This weekend is our semi-annual weekend vocation retreat for UST law students and alumni. The goal of the retreat is to help each participant reflect on how God might be calling him or her to use his or her gifts and talents to serve others in the study and practice of law. The weekend is always a wonderful experience for all of us.
Our discussion focuses on a number of elements of discerning vocation. One important aspect of that discernment task is determining what are our values. It is difficult to talk about uncovering our vocation – unless we identify what it is that is most important to us – what are our life values. Once we know what those values are, we can make better decisions about how we can best organize our lives in a way that maximizes those values.
Considering our values seems like a pretty basic task, but the reality is the many people do not spend a lot of energy focusing on their personal life values, instead looking outside themselves for what is of value. This is easy to do – organization success criteria have a seductive habit of becoming group norms and unconsciously assumed success criteria. Personal values and success criteria of a law school or a law firm (most relevant for my students) may be very different, but one can easily become too busy to notice the discrepancy, even for years, unless one purposefully stops periodically and really thinks about it.
But the reality is your time here on earth is finite and you don’t want to waste it living someone else’s life. And often people keep themselves in a state of continual agitation by refusing to make focused value decisions. But unless we seriously focus on our values and how we prioritize those values, it is difficult to choose and organize our work life in a way that maximizes those values.
At the retreat, we do an exercise with the participants to help them get in touch more deeply with their values. It is always a part of the retreat that participants come back and tell me about how valuable it was for them.
What about you? Do you take conscious time to consider your values? To periodically assess, not only the values, but how well your life choices reflect those values?
If not, why not?
Earlier this week I have a Mid-Day Reflection at the University of St. Thomas law school titled, Living with Purpose: Reconnecting with Our Life Values.
Starting from the premise that we are all called to participate in the creative action of God in the world, the purpose of the program was to encourage students and other participants to reflect on how we discern how we can contribute meaningfully to the world. What is our part in the continual act of co-creation of the world with God.

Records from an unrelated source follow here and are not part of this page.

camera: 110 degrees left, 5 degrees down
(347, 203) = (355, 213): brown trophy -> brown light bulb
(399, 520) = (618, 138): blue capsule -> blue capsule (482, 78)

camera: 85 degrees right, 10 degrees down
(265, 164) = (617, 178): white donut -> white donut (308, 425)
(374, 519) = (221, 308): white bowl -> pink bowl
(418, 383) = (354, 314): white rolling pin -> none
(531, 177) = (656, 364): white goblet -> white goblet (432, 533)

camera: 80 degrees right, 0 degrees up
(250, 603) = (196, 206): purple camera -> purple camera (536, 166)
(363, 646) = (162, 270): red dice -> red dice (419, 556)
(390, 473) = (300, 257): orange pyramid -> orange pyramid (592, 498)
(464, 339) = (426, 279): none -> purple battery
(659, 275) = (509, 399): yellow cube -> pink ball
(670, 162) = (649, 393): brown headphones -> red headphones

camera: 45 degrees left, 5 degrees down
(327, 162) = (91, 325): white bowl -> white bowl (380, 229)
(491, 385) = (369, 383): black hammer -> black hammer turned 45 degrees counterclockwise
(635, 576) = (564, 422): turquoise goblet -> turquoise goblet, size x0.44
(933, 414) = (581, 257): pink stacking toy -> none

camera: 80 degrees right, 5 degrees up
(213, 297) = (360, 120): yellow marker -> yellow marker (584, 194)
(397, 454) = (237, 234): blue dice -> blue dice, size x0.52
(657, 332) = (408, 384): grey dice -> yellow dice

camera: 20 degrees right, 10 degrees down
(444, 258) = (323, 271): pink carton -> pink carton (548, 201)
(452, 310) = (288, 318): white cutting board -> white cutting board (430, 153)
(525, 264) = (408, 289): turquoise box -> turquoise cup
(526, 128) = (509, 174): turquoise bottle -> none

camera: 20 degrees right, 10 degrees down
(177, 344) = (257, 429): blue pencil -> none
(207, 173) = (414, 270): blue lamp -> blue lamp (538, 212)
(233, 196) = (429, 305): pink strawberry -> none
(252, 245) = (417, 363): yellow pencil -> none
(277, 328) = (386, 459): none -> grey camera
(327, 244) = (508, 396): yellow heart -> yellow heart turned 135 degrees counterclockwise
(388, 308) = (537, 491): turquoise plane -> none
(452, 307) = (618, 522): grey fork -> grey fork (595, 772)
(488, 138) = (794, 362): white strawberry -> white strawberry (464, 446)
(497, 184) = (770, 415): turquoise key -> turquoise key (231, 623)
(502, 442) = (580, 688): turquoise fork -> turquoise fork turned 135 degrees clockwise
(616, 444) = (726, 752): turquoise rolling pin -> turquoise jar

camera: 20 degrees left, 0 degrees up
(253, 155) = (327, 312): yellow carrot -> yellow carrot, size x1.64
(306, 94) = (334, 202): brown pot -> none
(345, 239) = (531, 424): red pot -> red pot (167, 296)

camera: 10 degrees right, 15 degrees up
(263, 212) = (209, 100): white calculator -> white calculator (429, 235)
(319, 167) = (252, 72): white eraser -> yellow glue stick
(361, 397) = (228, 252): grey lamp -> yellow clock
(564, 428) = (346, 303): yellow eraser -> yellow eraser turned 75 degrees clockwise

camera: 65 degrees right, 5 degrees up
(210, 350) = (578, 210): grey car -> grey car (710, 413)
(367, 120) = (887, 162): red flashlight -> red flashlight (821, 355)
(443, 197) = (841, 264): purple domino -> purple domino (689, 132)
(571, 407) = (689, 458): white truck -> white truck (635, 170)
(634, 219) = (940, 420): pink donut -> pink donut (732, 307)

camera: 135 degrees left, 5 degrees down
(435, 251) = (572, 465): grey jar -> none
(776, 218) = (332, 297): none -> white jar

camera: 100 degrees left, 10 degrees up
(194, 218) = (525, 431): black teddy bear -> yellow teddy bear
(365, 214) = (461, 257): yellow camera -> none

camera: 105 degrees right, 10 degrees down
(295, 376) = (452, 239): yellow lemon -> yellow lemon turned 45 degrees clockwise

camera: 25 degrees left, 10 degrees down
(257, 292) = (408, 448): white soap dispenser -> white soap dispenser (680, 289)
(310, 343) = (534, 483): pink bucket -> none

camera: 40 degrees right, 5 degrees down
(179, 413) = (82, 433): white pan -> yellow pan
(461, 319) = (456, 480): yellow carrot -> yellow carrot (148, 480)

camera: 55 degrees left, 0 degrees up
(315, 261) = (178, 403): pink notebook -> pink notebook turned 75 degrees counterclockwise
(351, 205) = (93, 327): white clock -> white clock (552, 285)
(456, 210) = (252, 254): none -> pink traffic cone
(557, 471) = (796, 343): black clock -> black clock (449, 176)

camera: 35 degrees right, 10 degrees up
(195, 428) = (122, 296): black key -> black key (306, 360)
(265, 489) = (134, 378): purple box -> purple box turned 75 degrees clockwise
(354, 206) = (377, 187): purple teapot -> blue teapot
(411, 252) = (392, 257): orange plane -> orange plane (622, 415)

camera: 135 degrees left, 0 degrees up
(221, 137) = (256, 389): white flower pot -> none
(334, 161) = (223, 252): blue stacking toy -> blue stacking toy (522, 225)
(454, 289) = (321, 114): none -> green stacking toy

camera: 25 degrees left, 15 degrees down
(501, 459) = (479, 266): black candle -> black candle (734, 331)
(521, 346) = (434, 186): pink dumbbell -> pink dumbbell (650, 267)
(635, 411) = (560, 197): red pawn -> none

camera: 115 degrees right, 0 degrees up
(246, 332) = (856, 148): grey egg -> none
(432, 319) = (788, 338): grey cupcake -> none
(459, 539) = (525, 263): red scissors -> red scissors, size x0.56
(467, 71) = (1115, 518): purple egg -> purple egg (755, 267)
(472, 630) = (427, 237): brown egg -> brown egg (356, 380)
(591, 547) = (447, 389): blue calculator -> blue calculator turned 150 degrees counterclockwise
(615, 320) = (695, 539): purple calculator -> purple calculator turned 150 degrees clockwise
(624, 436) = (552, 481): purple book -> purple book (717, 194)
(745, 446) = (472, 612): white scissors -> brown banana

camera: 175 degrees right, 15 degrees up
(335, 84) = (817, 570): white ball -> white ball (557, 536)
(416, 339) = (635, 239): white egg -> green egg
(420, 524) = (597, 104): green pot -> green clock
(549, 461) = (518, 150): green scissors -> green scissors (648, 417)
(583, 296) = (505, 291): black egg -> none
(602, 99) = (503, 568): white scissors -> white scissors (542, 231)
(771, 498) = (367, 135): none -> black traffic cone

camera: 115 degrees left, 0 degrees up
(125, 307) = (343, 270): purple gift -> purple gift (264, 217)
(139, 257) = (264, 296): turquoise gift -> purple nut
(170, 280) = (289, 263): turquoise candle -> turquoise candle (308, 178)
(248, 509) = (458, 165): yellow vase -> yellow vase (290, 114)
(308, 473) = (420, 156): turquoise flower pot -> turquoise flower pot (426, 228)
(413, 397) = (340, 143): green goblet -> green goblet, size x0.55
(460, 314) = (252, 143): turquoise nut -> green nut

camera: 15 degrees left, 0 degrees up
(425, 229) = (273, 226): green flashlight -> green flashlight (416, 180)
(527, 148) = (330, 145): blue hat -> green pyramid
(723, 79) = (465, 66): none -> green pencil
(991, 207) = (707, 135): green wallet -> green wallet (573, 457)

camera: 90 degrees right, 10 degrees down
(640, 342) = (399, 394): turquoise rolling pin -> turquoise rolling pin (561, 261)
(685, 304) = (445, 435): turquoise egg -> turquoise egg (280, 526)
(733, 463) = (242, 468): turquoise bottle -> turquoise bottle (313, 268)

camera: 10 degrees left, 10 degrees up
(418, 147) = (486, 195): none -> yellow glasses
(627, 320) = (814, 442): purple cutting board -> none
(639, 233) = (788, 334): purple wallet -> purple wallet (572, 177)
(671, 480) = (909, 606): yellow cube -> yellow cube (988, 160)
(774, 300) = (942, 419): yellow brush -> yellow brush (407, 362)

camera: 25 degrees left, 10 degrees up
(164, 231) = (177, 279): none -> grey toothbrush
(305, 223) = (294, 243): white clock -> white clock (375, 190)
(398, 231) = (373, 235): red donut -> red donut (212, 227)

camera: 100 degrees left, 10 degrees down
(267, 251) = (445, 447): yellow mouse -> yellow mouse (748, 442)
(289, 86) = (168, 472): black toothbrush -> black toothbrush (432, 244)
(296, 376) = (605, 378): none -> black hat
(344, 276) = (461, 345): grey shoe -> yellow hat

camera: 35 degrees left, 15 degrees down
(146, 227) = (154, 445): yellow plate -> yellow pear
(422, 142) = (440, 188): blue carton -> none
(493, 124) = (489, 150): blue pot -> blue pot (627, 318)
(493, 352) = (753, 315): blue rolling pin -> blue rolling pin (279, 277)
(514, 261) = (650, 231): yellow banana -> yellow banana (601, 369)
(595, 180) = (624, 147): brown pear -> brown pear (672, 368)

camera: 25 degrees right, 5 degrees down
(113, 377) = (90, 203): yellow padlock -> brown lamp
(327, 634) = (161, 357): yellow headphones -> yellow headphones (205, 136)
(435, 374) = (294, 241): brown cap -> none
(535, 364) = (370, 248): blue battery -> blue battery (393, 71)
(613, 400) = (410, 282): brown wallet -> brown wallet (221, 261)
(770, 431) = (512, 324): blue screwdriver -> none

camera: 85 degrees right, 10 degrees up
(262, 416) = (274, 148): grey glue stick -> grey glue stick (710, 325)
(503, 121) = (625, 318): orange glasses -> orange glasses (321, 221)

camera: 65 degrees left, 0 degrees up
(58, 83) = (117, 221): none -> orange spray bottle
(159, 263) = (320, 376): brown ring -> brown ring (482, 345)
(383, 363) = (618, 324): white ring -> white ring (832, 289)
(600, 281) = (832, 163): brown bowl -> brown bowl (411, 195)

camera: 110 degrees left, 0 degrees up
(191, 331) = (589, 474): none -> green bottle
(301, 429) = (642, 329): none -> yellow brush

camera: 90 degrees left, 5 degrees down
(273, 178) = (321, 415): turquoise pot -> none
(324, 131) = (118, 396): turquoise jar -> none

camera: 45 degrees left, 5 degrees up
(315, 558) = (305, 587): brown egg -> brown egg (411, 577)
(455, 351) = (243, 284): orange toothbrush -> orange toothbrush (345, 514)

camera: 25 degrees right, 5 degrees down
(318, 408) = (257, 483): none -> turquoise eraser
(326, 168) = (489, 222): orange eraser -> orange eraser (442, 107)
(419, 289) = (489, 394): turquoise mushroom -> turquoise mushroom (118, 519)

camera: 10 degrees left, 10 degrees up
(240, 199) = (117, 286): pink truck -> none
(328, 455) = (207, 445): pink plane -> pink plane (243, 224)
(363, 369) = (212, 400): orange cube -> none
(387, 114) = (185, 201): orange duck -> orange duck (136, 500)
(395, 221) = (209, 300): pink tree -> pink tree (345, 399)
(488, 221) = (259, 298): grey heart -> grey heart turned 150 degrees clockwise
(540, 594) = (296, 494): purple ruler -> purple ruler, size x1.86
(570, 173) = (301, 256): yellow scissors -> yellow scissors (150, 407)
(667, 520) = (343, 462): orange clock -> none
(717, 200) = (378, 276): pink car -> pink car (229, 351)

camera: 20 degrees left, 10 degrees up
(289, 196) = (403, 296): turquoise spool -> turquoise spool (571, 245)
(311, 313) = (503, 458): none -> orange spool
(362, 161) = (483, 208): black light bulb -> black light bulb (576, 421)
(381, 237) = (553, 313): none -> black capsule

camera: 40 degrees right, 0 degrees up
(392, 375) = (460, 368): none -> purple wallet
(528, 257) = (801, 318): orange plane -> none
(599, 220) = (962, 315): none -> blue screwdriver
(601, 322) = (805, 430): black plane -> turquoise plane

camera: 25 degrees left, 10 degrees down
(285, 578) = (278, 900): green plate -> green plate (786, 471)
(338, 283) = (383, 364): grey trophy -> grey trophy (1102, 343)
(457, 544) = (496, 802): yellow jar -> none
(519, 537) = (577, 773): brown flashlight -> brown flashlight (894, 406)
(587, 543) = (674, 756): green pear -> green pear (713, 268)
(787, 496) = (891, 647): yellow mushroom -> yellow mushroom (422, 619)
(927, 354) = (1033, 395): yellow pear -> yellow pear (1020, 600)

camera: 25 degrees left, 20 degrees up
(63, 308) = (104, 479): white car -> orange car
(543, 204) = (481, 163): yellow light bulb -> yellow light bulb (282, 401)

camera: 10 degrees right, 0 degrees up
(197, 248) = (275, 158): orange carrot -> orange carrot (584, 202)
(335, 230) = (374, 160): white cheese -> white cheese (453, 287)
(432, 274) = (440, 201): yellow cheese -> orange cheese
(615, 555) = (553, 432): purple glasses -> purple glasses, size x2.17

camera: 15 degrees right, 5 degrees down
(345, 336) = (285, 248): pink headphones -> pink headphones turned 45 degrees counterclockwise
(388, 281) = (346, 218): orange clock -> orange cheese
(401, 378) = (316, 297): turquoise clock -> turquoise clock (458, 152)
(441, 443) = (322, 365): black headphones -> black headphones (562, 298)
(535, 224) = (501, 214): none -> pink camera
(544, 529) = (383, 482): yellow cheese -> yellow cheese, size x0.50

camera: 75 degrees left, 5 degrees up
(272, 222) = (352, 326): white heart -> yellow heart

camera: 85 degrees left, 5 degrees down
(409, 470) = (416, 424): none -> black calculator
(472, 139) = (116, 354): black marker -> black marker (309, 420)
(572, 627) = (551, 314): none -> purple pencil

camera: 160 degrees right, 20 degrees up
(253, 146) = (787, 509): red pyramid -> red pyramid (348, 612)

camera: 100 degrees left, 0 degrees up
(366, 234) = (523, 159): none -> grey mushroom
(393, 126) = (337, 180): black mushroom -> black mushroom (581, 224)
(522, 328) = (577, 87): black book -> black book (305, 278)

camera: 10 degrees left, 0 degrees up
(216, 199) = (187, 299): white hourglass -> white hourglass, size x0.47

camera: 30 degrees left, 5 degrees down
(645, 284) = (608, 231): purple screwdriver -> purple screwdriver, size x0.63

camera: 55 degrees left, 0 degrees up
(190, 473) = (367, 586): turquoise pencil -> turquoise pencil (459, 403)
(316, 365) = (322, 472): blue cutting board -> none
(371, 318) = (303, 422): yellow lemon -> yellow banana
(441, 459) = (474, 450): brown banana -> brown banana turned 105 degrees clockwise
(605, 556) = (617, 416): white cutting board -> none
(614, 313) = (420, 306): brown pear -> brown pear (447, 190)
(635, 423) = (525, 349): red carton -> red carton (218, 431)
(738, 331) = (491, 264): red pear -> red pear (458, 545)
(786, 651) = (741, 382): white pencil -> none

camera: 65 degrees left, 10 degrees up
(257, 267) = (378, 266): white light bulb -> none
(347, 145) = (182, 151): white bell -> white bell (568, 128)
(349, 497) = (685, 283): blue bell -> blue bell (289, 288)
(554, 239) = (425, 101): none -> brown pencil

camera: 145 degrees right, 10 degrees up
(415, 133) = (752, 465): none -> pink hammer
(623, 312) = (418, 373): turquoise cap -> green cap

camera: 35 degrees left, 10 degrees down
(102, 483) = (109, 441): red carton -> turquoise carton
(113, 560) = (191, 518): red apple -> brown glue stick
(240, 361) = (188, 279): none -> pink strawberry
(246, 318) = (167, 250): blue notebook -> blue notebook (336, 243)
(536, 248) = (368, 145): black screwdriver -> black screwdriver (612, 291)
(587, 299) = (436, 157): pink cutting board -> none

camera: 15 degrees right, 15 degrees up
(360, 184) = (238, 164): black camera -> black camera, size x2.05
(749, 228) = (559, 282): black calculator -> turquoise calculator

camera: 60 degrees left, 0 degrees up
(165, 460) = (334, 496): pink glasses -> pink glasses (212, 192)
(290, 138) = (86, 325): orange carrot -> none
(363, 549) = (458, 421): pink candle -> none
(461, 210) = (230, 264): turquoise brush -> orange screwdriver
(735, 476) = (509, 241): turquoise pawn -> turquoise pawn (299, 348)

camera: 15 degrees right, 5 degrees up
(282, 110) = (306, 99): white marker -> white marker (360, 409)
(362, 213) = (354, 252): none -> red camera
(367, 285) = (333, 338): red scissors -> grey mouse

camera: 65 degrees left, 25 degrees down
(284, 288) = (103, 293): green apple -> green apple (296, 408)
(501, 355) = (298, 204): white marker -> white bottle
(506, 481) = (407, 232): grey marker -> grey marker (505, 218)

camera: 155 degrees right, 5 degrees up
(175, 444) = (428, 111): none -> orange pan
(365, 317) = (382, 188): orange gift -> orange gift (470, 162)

During my talk, I spoke first about work from the standpoint of Catholic Social Thought and about discernment. I then talked about the role of values in determining our vocation and, thus, the importance of identifying (and prioritizing) our life values. Finally I ended with a brief talk about another important piece of the dicernment task – desire. During course of the session we engaged one exercise aimed at identifying values and talked about another that addresses desire, which I invited participants to pray with following the session.
You can find a podcast of my talk here. (The podcast runs for 21:28.) There are several places where I paused the recording during an exercise the participants engaged in. The exercise is based on this set of value cards.
(You can find all Creo en Dios! podcasts here. They are also all listed on the podcast page of this blog.)
One of the Lent resources I’ve been checking out periodically is the Creighton University Online Ministries Praying Lent series. One of the Lent reflecions they offer is titled Realigning Our Priorities. The thrust of the commentary is that Lent offers a good time to both review of what we value and evaluate hwo our actions compare with what we say we value. Since I do a values exercise as part of our semi-annual vocation retreat with law students that focuses on both of these elements, it is no surprise that I was drawn to this particular reflection.
One of the things that I found very helpful was the discussion of Naming My Values. The suggestion is that
I will try to be as explicit as possible. Instead of saying, “My kids,” I might spell out the values that are important to me in saying my kids are a value, e..g, “It is extremely important to me tha I be there for and with my kids when they are encountering key growth moments in their lives, in so many areas – homework time, for reflection time, in relationship struggles, in wins and losses, in relaxing and having fun.” We might want to “open up” our values,a s we name them. What does it mean to say I value “my faith” or “my relationship with God” or “service to others”?
This seems to me to be a very helpful approach. It is easy to simply rattle off a list of values – my family, community, health, etc. But simply naming values in general terms does not necessarily lend itself to any particular action. If we, instead, actually make some effort to refine our values in the manner suggested here, it might be easier to envision what the value might actually means in terms of concrete behavior. That might make it more likely we will act in accordance with our values.